- [Description of the task] Every line below that holds the string "casing" should be copied.

- [Supplied data]
|---|
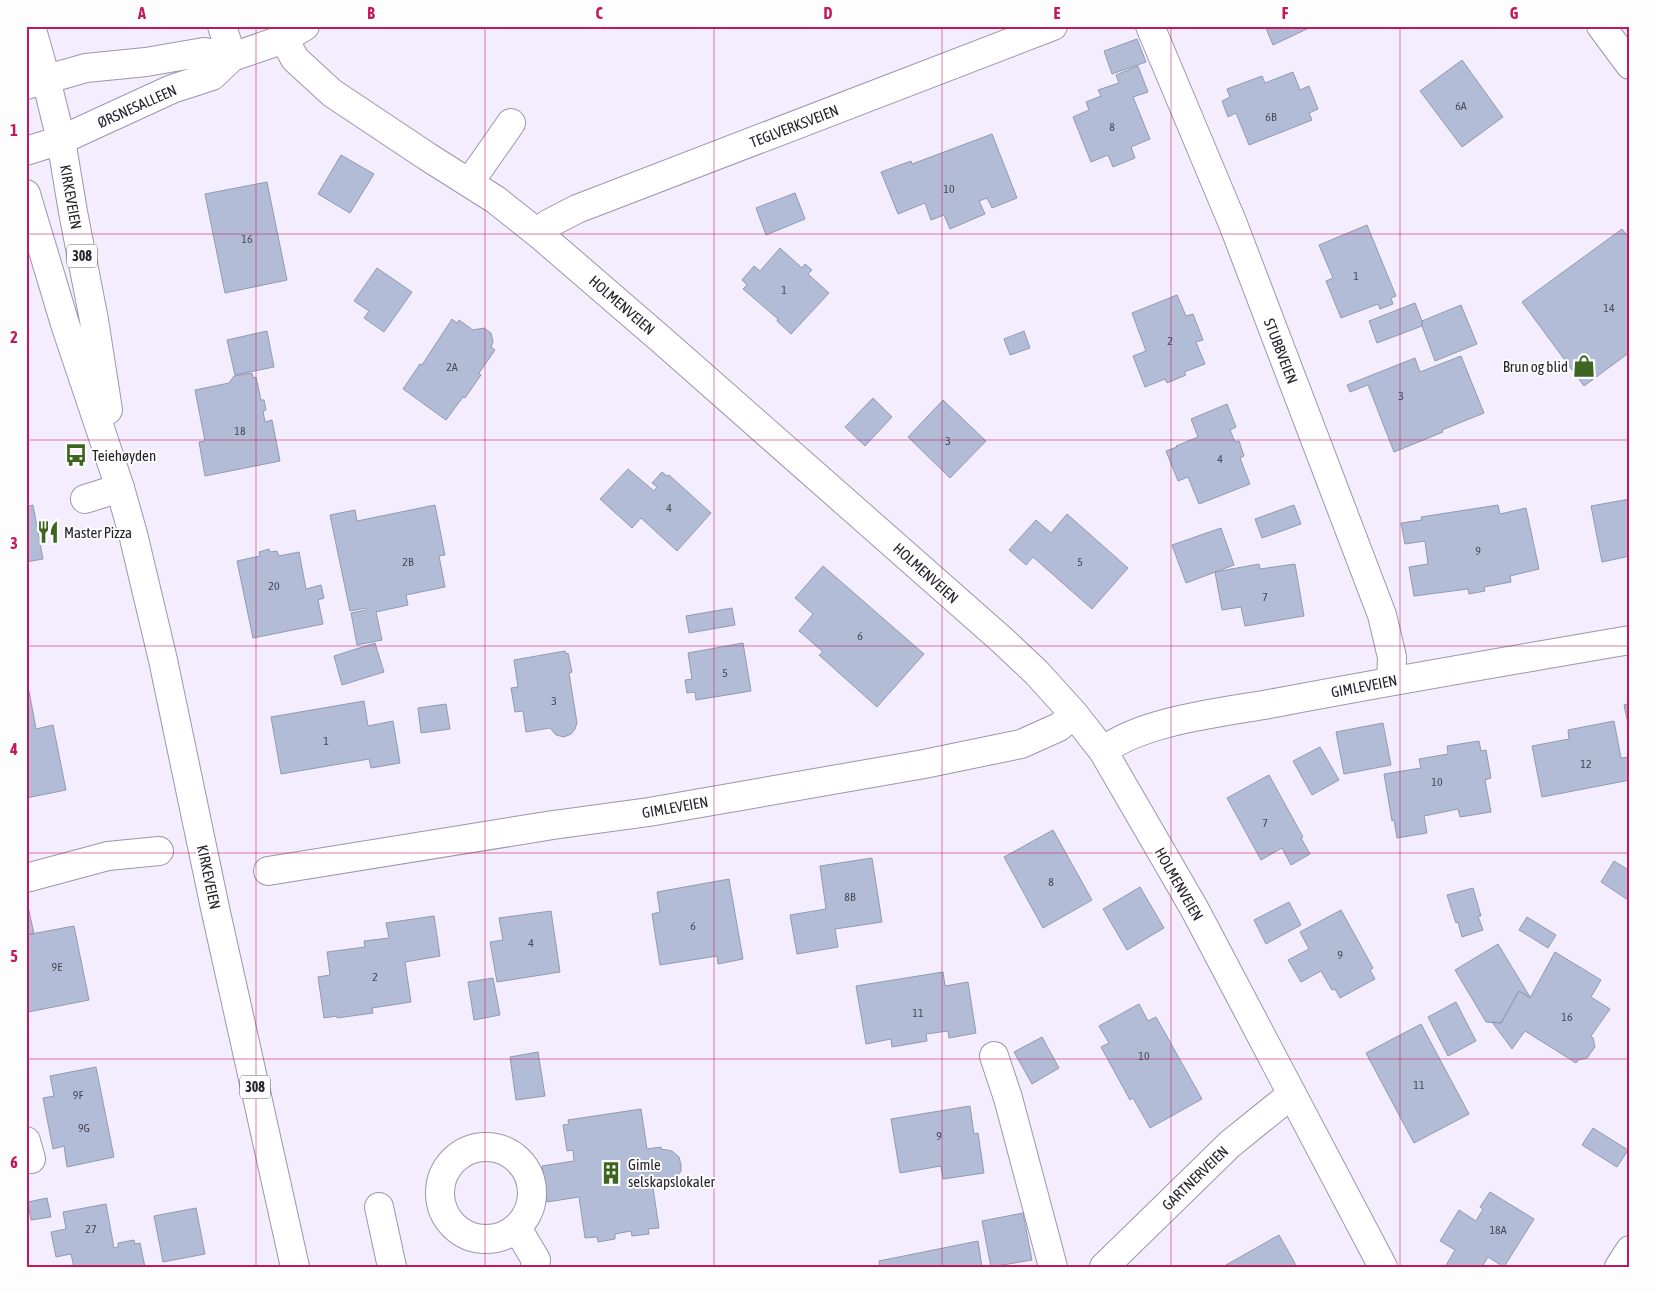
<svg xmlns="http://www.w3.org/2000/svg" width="1656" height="1293" viewBox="0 0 1656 1293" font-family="'Asap Condensed',sans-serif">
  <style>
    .building { fill: #b3bcd7; stroke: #919ab3 }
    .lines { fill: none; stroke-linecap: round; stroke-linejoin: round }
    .minor-casing { stroke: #9f94ae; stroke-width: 30 }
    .major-casing { stroke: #9f94ae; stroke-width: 30 }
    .minor { stroke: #fff; stroke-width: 28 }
    .major { stroke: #fff; stroke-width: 28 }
    .grid { fill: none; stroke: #c2185b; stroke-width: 1; stroke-opacity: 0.55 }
    .labels { text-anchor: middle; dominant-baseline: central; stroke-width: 4; stroke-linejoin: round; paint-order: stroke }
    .number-label { font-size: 12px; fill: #4a4958 }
    .shield { fill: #fdfdfd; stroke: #67646b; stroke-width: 1 }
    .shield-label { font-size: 14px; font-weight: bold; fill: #27232d }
    .street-label { font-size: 15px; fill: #27232d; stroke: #fdfdfd }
    .poi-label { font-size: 15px; fill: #27232d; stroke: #fdfdfd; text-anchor: start }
    .neatline { fill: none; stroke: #c2185b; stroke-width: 2 }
    .grid-label { font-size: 16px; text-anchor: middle; font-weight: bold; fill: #c2185b }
  </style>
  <rect width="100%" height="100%" fill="#f3edfd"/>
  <path class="building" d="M1265,26H1308L1309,28L1273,45Z
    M1137,39L1146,62L1112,74L1104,51Z
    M1462,60L1503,117L1462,147L1420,91Z
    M1138,66L1148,92L1133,97L1150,139L1131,147L1135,158L1113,167L1108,155L1091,162L1073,117L1089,110L1086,102L1101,96L1098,90L1119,83L1116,75Z
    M1293,72L1300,90L1309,86L1318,109L1309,113L1312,120L1249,145L1236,113L1228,117L1222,101L1230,97L1227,89L1262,76L1265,83Z
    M992,134L1017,198L992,208L987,198L979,201L985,214L950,229L944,215L931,220L925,203L898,214L881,172L911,161L912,164Z
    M341,155L374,174L350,213L318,194Z
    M267,182L287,280L225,293L205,194Z
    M795,193L805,219L766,235L756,208Z
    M1367,225L1396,296L1391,298L1393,304L1380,309L1378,304L1341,318L1326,281L1333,278L1319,245Z
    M1622,229L1630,239V352L1584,386L1522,302Z
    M780,248L802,268L805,264L812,270L808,274L829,293L791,334L777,321L778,319L743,289L747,285L742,280L754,266L760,271Z
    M377,268L412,292L384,332L364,318L369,311L354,301Z
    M1177,295L1186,316L1193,314L1203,340L1196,342L1205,364L1184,372L1186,375L1167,383L1165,379L1145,387L1133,356L1146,351L1132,313Z
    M1415,303L1422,321V326L1377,343L1369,321Z
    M1461,305L1477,344L1435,361L1422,326V321Z
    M452,319L457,323L459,320L473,330L484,328L491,333L493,342L491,347L495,350L479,373L481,375L465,398L463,397L446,420L403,389L420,364L422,365Z
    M267,331L274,367L235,375L227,340Z
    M1024,331L1030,348L1010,355L1004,339Z
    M1461,356L1484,413L1442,430L1443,432L1394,452L1368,385L1350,392L1347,385L1415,358L1420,372Z
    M252,373L253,378L256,377L261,400H264L266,410L263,411L265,422L272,420L280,461L205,476L199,442L205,441L195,390L229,383L234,376Z
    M873,398L892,417L865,446L845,427Z
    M943,400L986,441L950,478L908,437Z
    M1227,404L1236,427L1230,430L1235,442L1239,441L1244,456L1240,458L1250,484L1199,504L1188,477L1178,481L1166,451L1177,447L1176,446L1198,437L1191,419Z
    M628,469L654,491L657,487L652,483L662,472L667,476L669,475L711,513L677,551L641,518L632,528L600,499Z
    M1630,499V556L1602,562L1591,506Z
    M33,505L43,559L26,562V507Z
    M435,505L445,555L439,556L445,587L406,595L408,605L376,612L382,640L357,645L351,613L366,610V608L350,611L330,515L355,510L357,521Z
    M1294,505L1301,524L1262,538L1255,519Z
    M1498,505L1500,514L1526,508L1539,569L1510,576L1511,582L1484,587L1485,591L1469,594L1468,589L1414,596L1409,567L1428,564L1425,541L1405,544L1401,523L1422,520L1421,517Z
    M1067,514L1128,568L1092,609L1033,557L1026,565L1009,550L1036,520L1051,533Z
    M1221,528L1234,565L1186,583L1172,545Z
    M269,549L270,552L277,551L279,556L299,552L306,589L321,585L324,598L318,600L323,624L253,638L237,561L260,556L259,552Z
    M1259,564L1260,569L1295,564L1304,616L1245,626L1241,607L1222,610L1215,572Z
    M823,566L924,654L877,707L819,655L823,652L799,631L813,614L795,598Z
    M732,608L735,625L689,633L686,616Z
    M375,643L384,672L342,685L334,656Z
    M743,643L751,691L696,700L695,692L687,693L685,680L692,679L688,653Z
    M565,651L566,654L568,653L572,672L569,673L577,723L575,729L571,734L564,737L556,735L550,728L526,732L523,711L515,712L511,688L518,687L514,660Z
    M26,691H29L36,729L53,725L66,790L26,798Z
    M364,701L368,726L393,721L400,763L371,768L369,759L281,774L271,717Z
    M1630,703V733L1624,705Z
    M446,704L450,729L421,733L418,708Z
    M1614,721L1621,758L1629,757L1630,780L1542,797L1532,746L1569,739L1568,730Z
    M1383,723L1391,765L1344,774L1336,732Z
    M1479,741L1481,751L1486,750L1491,778L1485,780L1491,812L1460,817L1458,809L1424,816L1427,833L1397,838L1394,820L1392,821L1384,774L1421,768L1419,759L1448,754L1447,746Z
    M1320,747L1339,780L1312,795L1293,761Z
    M1269,775L1303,837L1301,838L1310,854L1291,865L1282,848L1261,860L1227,798Z
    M1053,830L1092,900L1043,928L1004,857Z
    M872,858L882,922L835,929L838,947L797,954L790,915L826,909L820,866Z
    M1614,861L1630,871V897L1628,900L1601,882Z
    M729,879L743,959L718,964L717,956L660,965L652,914L660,912L657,892Z
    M1140,887L1164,928L1127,950L1103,909Z
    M1473,888L1481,916H1478L1483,930L1462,937L1458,922L1456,923L1447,895Z
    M26,897L34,934L26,935Z
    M1289,902L1301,925L1266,944L1254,920Z
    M1341,910L1373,968L1370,970L1375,979L1340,998L1335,989L1332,990L1321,971L1301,982L1288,960L1309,949L1300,932Z
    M551,911L560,972L497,982L490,942L503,940L499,918Z
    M434,916L440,956L405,962L411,1002L372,1008L373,1013L337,1018V1016L324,1018L318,977L330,975L327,952L365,947L364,941L389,938L386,923Z
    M1527,917L1556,935L1548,948L1519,930Z
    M74,926L89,1000L28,1012L26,1002V935Z
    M1498,944L1530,997L1519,991L1501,1023L1486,1022L1455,970Z
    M1555,952L1601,980L1591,997L1610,1009L1591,1036L1593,1038L1595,1047L1587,1058L1578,1060L1576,1063L1525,1031L1512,1049L1492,1022L1501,1023L1519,991L1530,998Z
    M943,972L945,986L968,982L976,1033L949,1038L948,1031L926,1034L927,1041L892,1047L891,1039L866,1044L856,986Z
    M493,978L500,1015L474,1020L468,982Z
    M1456,1002L1476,1041L1448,1056L1428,1017Z
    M1139,1004L1148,1021L1156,1017L1202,1099L1150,1128L1133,1098L1130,1100L1101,1047L1109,1043L1099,1026Z
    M1421,1024L1469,1114L1414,1143L1366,1053Z
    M1042,1037L1059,1068L1032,1084L1014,1052Z
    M538,1052L545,1096L516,1100L510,1057Z
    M96,1067L114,1157L67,1167L64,1146L53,1149L43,1098L54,1096L50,1076Z
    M970,1106L974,1134L978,1133L984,1173L943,1179L941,1166L900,1173L891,1119Z
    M641,1109L647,1149L661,1147V1149L672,1151L679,1157L681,1165V1171L676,1178L667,1183V1186L653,1188L659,1228L648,1229L649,1234L632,1236L631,1231L615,1234V1239L598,1242L597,1237L585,1238L579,1197L547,1202L542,1166L574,1161L573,1150L567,1151L563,1125L569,1124L568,1120Z
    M1593,1128L1628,1150L1617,1167L1582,1145Z
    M1490,1192L1534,1219L1504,1267L1488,1257L1482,1267H1445L1455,1250L1440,1241L1459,1210L1476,1221L1483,1209L1480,1207Z
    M47,1198L51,1217L31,1220L28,1202Z
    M106,1204L114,1248L118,1247V1243L134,1240L135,1244L140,1243L145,1267H74L71,1254L56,1257L51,1232L66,1229L63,1212Z
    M196,1208L205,1254L163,1262L154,1216Z
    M1023,1213L1032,1260L991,1267L982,1221Z
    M1279,1235L1297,1267H1227L1226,1265Z
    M978,1241L982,1267H880L879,1261Z"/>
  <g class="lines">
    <defs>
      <path id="minor" d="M222,26L232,57
        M1150,26L1233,224L1382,615L1392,657L1391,681
        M284,39L295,59L332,93L428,157L496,200L540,235L664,342L1002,640L1037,673L1074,714L1103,751L1194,908L1383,1267
        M26,85L86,68L146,62L204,52L232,57
        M26,151L61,140L172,89L212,76L232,57L284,39L305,26
        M469,183L511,123
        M540,235L548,224L577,209L1053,26
        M85,499L120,488
        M1103,751C1145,719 1228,712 1280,702C1396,680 1513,660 1630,640
        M268,871L553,825L649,812L924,764L1021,744L1059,727L1074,714
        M26,878L108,856L159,851
        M994,1056L1008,1098L1053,1267
        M26,1141L31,1159
        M440 1193a46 46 0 1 1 92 0a46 46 0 1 1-92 0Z
        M379,1207L392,1267
        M517,1228L536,1260L535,1267
        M1104,1267L1230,1144L1292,1094
        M1619,1267L1630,1250"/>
      <path id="major" d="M31,26L46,79L61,140L73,212L94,320L108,410
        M1601,26L1630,65
        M26,194L65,324L120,488L133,534L163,660L215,908L295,1267"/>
    </defs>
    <use href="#minor" class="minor-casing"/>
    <use href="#major" class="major-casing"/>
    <use href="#minor" class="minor"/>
    <use href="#major" class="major"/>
  </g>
  <path class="grid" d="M256,26V1267M485,26V1267M714,26V1267M942,26V1267M1171,26V1267M1400,26V1267M26,234H1630M26,440H1630M26,646H1630M26,853H1630M26,1059H1630"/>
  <defs>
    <symbol id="shop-bare" viewBox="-9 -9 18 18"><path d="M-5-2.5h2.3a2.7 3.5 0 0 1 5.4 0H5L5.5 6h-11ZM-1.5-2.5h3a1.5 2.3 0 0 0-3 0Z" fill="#3d6520" stroke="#fdfdfd" stroke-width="2.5" paint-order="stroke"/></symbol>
    <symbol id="bus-bare" viewBox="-9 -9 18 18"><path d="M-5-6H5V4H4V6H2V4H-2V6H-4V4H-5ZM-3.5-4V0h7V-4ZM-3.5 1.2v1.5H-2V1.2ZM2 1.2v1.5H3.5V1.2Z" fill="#3d6520" stroke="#fdfdfd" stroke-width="2.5" paint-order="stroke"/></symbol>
    <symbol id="restaurant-bare" viewBox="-9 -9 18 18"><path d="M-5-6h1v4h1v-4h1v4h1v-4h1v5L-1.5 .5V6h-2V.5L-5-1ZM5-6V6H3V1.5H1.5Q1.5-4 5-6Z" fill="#3d6520" stroke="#fdfdfd" stroke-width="2.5" paint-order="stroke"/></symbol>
    <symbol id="building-bare" viewBox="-9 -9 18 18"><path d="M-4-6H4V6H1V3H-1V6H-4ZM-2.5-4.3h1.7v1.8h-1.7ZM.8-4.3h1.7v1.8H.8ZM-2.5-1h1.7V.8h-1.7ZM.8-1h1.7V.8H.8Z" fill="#3d6520" stroke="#fdfdfd" stroke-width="2.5" paint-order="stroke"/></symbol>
  </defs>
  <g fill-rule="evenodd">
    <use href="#shop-bare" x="1568" y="350" width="32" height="32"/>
    <use href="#bus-bare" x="60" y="439" width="32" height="32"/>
    <use href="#restaurant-bare" x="32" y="516" width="32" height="32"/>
    <use href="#building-bare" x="595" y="1157" width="32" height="32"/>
  </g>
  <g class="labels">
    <g class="number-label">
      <text x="1461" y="106">6A</text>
      <text x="1271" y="117">6B</text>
      <text x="1112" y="127">8</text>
      <text x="949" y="189">10</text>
      <text x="247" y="239">16</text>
      <text x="1356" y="276">1</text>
      <text x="784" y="290">1</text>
      <text x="1609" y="308">14</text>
      <text x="1170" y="341">2</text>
      <text x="452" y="367">2A</text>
      <text x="1401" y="396">3</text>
      <text x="240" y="431">18</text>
      <text x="948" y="441">3</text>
      <text x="1220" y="459">4</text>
      <text x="669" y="508">4</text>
      <text x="1478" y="551">9</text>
      <text x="408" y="562">2B</text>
      <text x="1080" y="562">5</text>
      <text x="274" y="586">20</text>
      <text x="1265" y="597">7</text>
      <text x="860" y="636">6</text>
      <text x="725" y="673">5</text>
      <text x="554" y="701">3</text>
      <text x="326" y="741">1</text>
      <text x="1586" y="764">12</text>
      <text x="1437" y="782">10</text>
      <text x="1265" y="823">7</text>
      <text x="1051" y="882">8</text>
      <text x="850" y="897">8B</text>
      <text x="693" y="926">6</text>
      <text x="531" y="943">4</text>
      <text x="1340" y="955">9</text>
      <text x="57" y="967">9E</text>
      <text x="375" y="977">2</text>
      <text x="918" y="1013">11</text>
      <text x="1567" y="1017">16</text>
      <text x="1144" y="1056">10</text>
      <text x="1419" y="1085">11</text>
      <text x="78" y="1095">9F</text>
      <text x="84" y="1128">9G</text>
      <text x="939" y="1136">9</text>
      <text x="91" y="1229">27</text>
      <text x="1498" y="1230">18A</text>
    </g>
    <g class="shield">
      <rect x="67" y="244.5" width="30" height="23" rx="4"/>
      <rect x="240" y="1075.5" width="30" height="23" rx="4"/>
    </g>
    <g class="shield-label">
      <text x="82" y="256">308</text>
      <text x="255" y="1087">308</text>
    </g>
    <g class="street-label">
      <text transform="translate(137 106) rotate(-24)">ØRSNESALLEEN</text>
      <text transform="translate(794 126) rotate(-21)">TEGLVERKSVEIEN</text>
      <text transform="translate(71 197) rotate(80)">KIRKEVEIEN</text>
      <text transform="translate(622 305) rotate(41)">HOLMENVEIEN</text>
      <text transform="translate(1281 351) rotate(69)">STUBBVEIEN</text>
      <text transform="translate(926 573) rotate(42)">HOLMENVEIEN</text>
      <text transform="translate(1364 686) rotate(-11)">GIMLEVEIEN</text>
      <text transform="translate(675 807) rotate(-10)">GIMLEVEIEN</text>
      <text transform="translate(209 877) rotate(78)">KIRKEVEIEN</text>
      <text transform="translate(1179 884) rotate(60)">HOLMENVEIEN</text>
      <text transform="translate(1195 1178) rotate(-44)">GARTNERVEIEN</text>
    </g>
    <g class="poi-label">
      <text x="1568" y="366" text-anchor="end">Brun og blid</text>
      <text x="92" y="455">Teiehøyden</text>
      <text x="64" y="532">Master Pizza</text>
      <text x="628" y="1164">Gimle<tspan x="628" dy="17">selskapslokaler</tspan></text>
    </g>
  </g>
  <rect width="1656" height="1293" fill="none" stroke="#fdfdfd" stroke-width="55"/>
  <rect x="28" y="28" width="1600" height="1238" class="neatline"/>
  <g class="grid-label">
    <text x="142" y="19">A</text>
    <text x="371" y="19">B</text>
    <text x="599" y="19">C</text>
    <text x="828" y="19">D</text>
    <text x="1057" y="19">E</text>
    <text x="1285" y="19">F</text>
    <text x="1514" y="19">G</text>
    <text x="14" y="136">1</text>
    <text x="14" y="343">2</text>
    <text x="14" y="549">3</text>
    <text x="14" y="755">4</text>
    <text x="14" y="962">5</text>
    <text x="14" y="1168">6</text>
  </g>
</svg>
|---|
- [Reply to the exercise]
    .minor-casing { stroke: #9f94ae; stroke-width: 30 }
    .major-casing { stroke: #9f94ae; stroke-width: 30 }
    <use href="#minor" class="minor-casing"/>
    <use href="#major" class="major-casing"/>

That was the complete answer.